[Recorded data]
---*---
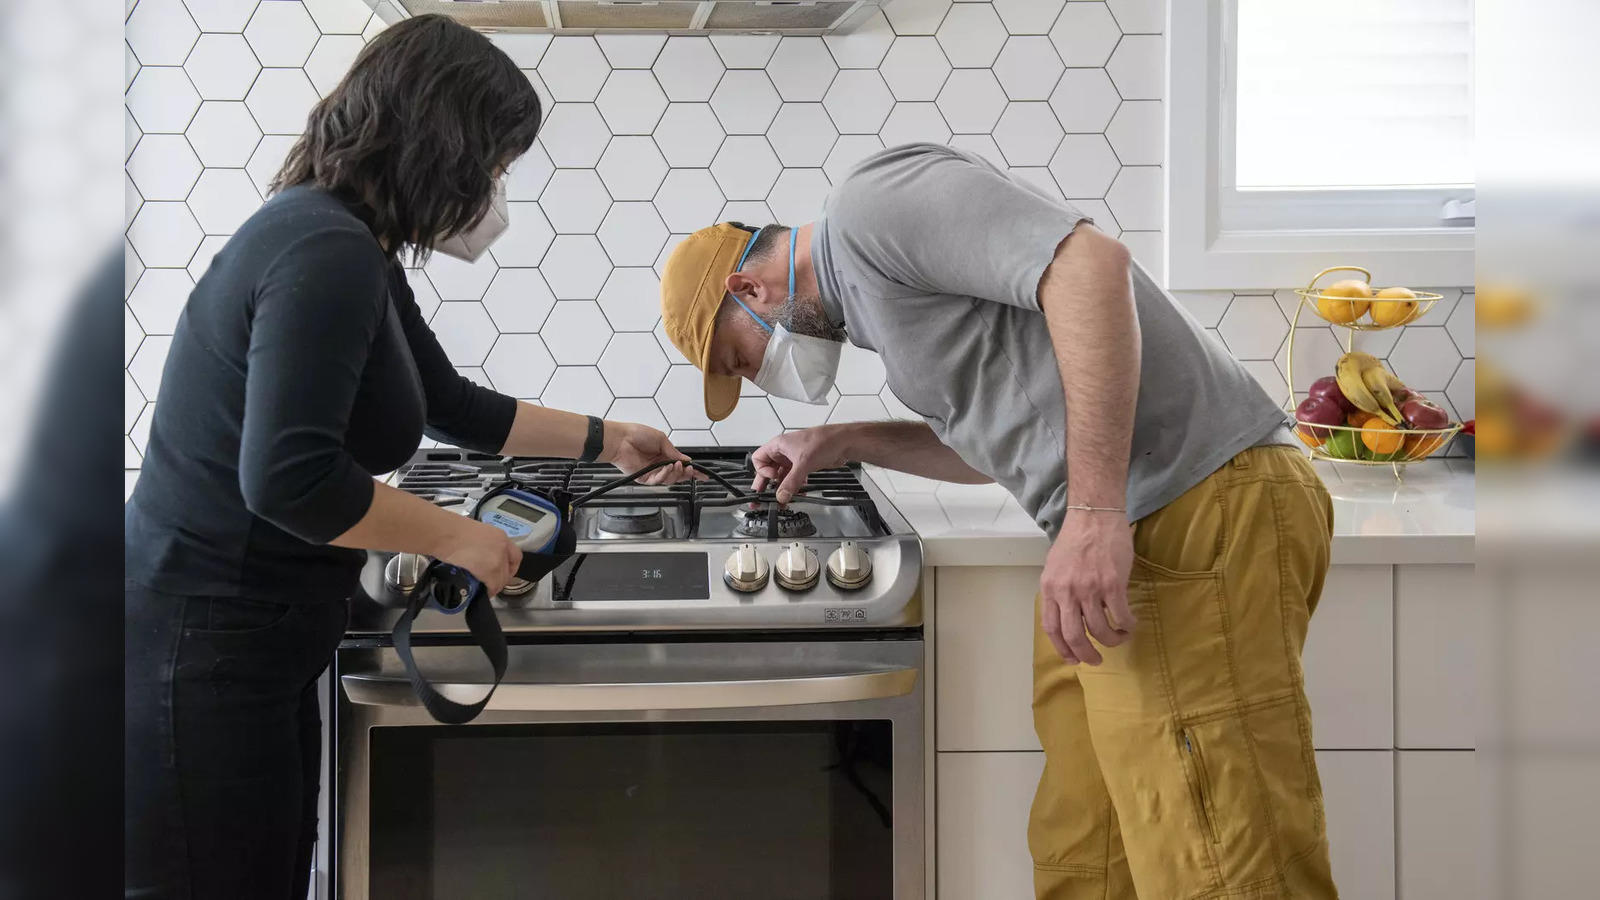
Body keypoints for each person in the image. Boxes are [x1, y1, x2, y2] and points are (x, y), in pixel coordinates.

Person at [659, 143, 1339, 899]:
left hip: (1193, 504)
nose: (762, 377)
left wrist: (1091, 511)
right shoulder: (883, 314)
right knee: (1085, 846)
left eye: (742, 358)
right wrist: (842, 441)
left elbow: (1090, 268)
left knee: (1219, 858)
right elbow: (998, 447)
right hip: (1131, 530)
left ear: (747, 286)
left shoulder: (867, 210)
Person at [124, 16, 693, 899]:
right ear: (444, 143)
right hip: (203, 648)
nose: (497, 189)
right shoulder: (325, 250)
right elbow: (288, 477)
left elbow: (445, 404)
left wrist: (605, 438)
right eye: (495, 163)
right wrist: (456, 537)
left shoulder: (352, 245)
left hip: (248, 639)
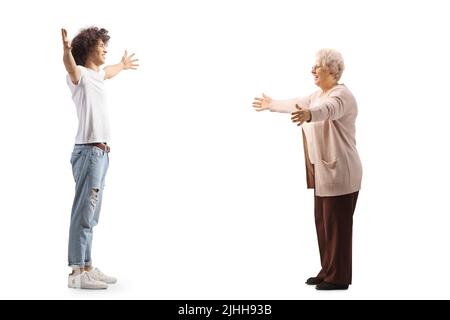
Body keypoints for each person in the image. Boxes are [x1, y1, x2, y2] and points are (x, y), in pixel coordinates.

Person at [252, 48, 362, 290]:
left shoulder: (340, 96)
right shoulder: (317, 95)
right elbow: (296, 103)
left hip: (341, 173)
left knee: (337, 226)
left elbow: (328, 111)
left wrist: (310, 115)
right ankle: (328, 270)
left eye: (318, 67)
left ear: (332, 71)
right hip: (325, 173)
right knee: (323, 223)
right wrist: (272, 104)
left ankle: (339, 277)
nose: (312, 70)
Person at [62, 27, 139, 289]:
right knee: (83, 213)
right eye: (101, 44)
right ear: (87, 49)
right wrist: (66, 52)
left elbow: (110, 72)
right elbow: (71, 68)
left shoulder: (97, 76)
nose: (105, 48)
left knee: (91, 214)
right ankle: (76, 273)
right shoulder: (81, 75)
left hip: (101, 153)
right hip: (88, 152)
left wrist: (123, 65)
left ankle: (87, 266)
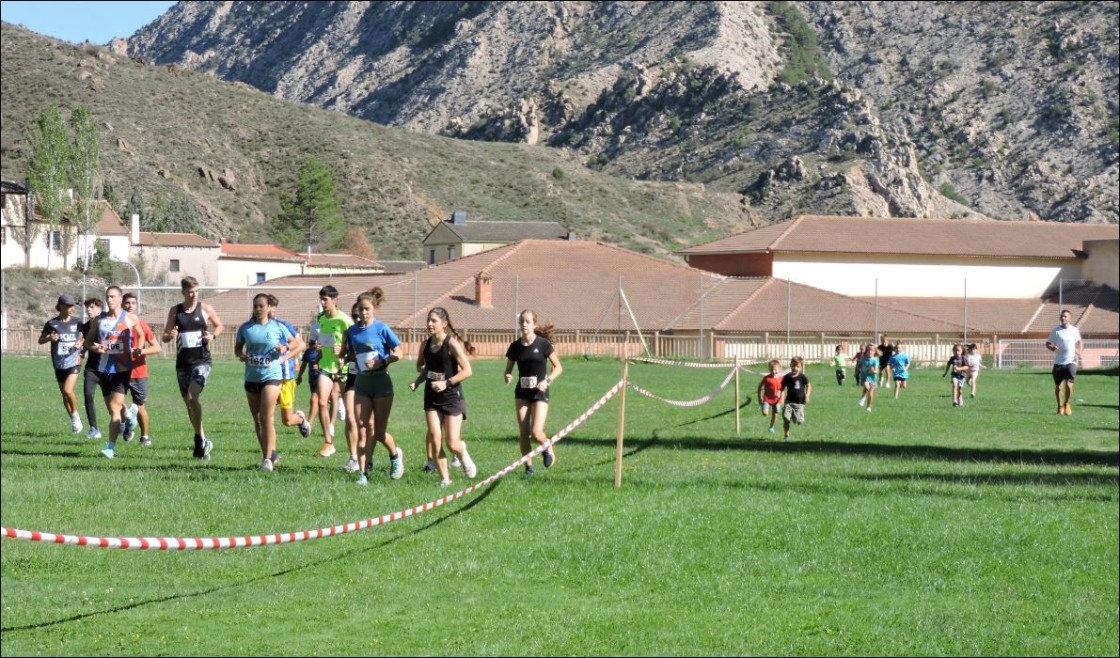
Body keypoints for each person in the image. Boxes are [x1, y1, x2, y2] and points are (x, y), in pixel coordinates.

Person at [342, 288, 405, 485]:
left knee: (378, 432)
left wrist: (381, 362)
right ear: (357, 311)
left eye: (367, 309)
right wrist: (343, 355)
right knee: (362, 428)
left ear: (374, 309)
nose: (364, 312)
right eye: (361, 309)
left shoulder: (382, 329)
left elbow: (399, 352)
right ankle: (363, 473)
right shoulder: (351, 332)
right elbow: (349, 356)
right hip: (362, 383)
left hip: (381, 383)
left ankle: (395, 455)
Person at [411, 307, 477, 487]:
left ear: (444, 324)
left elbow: (468, 371)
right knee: (434, 436)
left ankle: (462, 453)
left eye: (434, 321)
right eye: (428, 320)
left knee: (452, 442)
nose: (429, 324)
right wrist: (420, 379)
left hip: (451, 396)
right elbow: (420, 366)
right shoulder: (425, 345)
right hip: (431, 396)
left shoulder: (452, 344)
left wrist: (445, 383)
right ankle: (445, 479)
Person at [162, 276, 224, 460]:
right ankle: (203, 439)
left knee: (192, 396)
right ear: (183, 292)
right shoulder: (176, 311)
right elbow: (165, 336)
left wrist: (212, 336)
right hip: (182, 365)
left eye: (196, 291)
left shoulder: (205, 309)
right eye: (190, 291)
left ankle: (198, 439)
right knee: (189, 405)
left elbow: (219, 325)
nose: (194, 294)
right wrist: (169, 335)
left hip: (202, 361)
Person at [235, 293, 296, 471]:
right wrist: (241, 355)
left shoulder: (278, 326)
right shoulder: (245, 328)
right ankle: (268, 455)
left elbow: (295, 342)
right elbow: (238, 348)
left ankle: (268, 459)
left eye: (261, 306)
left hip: (272, 375)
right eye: (255, 306)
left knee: (265, 416)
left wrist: (285, 348)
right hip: (252, 376)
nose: (258, 309)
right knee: (257, 420)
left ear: (269, 307)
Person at [85, 285, 145, 459]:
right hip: (102, 369)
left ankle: (110, 448)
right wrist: (96, 347)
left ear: (120, 299)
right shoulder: (98, 320)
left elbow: (140, 336)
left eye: (112, 297)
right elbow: (89, 342)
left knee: (114, 407)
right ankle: (130, 417)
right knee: (114, 410)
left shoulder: (131, 318)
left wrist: (137, 349)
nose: (109, 300)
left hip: (122, 369)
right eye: (107, 297)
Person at [503, 309, 563, 475]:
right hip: (522, 393)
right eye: (521, 322)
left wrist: (547, 381)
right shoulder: (515, 347)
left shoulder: (543, 344)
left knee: (536, 432)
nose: (524, 325)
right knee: (523, 433)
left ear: (534, 325)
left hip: (539, 392)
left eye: (527, 322)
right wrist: (507, 376)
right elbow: (508, 370)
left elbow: (558, 367)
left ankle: (546, 445)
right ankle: (528, 467)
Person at [311, 285, 352, 458]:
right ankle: (329, 442)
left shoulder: (345, 320)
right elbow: (319, 341)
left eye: (325, 299)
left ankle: (356, 449)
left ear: (334, 300)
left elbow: (355, 343)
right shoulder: (321, 319)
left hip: (344, 367)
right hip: (327, 366)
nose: (322, 302)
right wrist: (318, 351)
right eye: (321, 299)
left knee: (351, 410)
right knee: (321, 402)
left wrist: (343, 350)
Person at [268, 294, 311, 440]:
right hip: (268, 376)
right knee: (266, 415)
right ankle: (270, 449)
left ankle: (300, 419)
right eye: (268, 310)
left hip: (286, 377)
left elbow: (302, 345)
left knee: (287, 420)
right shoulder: (258, 328)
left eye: (273, 311)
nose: (270, 314)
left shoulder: (283, 325)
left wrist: (285, 354)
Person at [39, 294, 84, 434]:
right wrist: (49, 338)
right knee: (64, 395)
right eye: (69, 306)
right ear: (61, 306)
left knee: (68, 390)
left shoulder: (78, 322)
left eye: (73, 306)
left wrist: (80, 342)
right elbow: (40, 340)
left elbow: (86, 336)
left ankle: (76, 416)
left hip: (74, 361)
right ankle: (73, 420)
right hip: (59, 364)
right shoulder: (52, 323)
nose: (72, 308)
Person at [121, 292, 162, 446]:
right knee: (118, 402)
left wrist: (140, 351)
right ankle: (129, 421)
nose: (130, 306)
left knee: (139, 406)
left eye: (133, 303)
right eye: (127, 303)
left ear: (137, 305)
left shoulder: (142, 325)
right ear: (122, 304)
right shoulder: (117, 324)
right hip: (119, 369)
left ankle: (145, 437)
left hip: (139, 372)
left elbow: (157, 347)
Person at [1046, 309, 1084, 416]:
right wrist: (1052, 347)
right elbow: (1048, 343)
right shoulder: (1056, 331)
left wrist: (1079, 352)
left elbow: (1080, 341)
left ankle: (1067, 403)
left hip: (1071, 361)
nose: (1063, 318)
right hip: (1058, 362)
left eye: (1065, 316)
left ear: (1070, 318)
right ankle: (1060, 406)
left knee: (1069, 385)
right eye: (1062, 316)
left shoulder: (1074, 330)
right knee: (1058, 386)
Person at [78, 298, 104, 439]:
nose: (89, 309)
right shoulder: (85, 326)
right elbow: (85, 345)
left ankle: (123, 421)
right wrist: (81, 350)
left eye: (92, 307)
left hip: (108, 368)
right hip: (92, 368)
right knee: (88, 395)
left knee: (113, 401)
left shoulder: (108, 323)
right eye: (87, 307)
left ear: (100, 309)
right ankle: (93, 428)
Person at [779, 356, 811, 441]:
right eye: (793, 366)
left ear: (801, 367)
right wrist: (781, 399)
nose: (795, 368)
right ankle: (786, 436)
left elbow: (808, 385)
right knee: (786, 418)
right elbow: (782, 388)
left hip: (799, 403)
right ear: (790, 365)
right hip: (788, 402)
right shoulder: (787, 377)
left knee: (799, 421)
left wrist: (807, 396)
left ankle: (794, 415)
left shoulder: (802, 377)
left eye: (797, 367)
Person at [297, 337, 323, 431]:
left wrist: (320, 366)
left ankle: (308, 424)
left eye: (314, 343)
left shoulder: (325, 351)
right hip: (312, 379)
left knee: (314, 399)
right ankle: (326, 427)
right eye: (311, 343)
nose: (312, 345)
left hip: (323, 379)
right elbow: (303, 365)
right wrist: (299, 376)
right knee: (317, 402)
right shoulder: (309, 352)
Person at [755, 359, 783, 435]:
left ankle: (771, 427)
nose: (773, 371)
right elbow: (760, 387)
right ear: (769, 369)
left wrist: (781, 398)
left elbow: (782, 389)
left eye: (775, 369)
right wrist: (759, 398)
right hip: (767, 399)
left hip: (777, 400)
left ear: (779, 369)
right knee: (765, 413)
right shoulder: (767, 378)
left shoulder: (781, 379)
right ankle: (765, 407)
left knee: (776, 414)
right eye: (771, 370)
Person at [857, 343, 878, 412]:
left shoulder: (875, 360)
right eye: (868, 350)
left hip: (873, 379)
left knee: (871, 394)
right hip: (864, 377)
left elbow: (876, 371)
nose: (870, 352)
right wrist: (857, 371)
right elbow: (858, 365)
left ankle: (868, 407)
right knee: (867, 387)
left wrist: (873, 371)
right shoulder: (863, 358)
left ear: (874, 351)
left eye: (871, 350)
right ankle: (863, 398)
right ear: (866, 351)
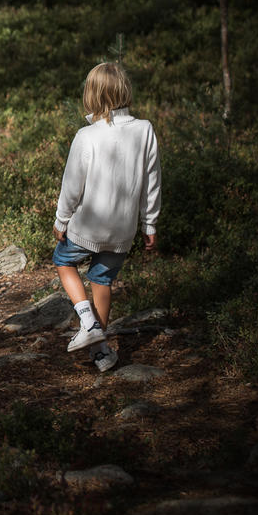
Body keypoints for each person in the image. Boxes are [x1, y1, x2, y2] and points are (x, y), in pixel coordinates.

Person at [53, 62, 162, 373]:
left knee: (63, 261)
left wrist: (62, 220)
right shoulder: (145, 130)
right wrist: (149, 223)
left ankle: (89, 322)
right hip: (124, 230)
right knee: (102, 279)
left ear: (92, 95)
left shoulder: (87, 135)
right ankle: (101, 352)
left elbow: (72, 185)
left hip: (87, 227)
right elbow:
---*---
> _Directions for this task_
Pictures stay out. Transcribe the lines from the start of the entries above through the line with "left elbow: (1090, 268)", exactly.

> _Reply to the task_
Body keypoints for each person in the image. Boxes are [x1, y1, x2, y2] and points are (x, y), in pixel coordinates.

Person at [659, 143, 1339, 899]:
left hip: (1193, 504)
nose: (762, 377)
left wrist: (1091, 511)
right shoulder: (883, 314)
right knee: (1085, 846)
left eye: (742, 358)
right wrist: (842, 441)
left elbow: (1090, 268)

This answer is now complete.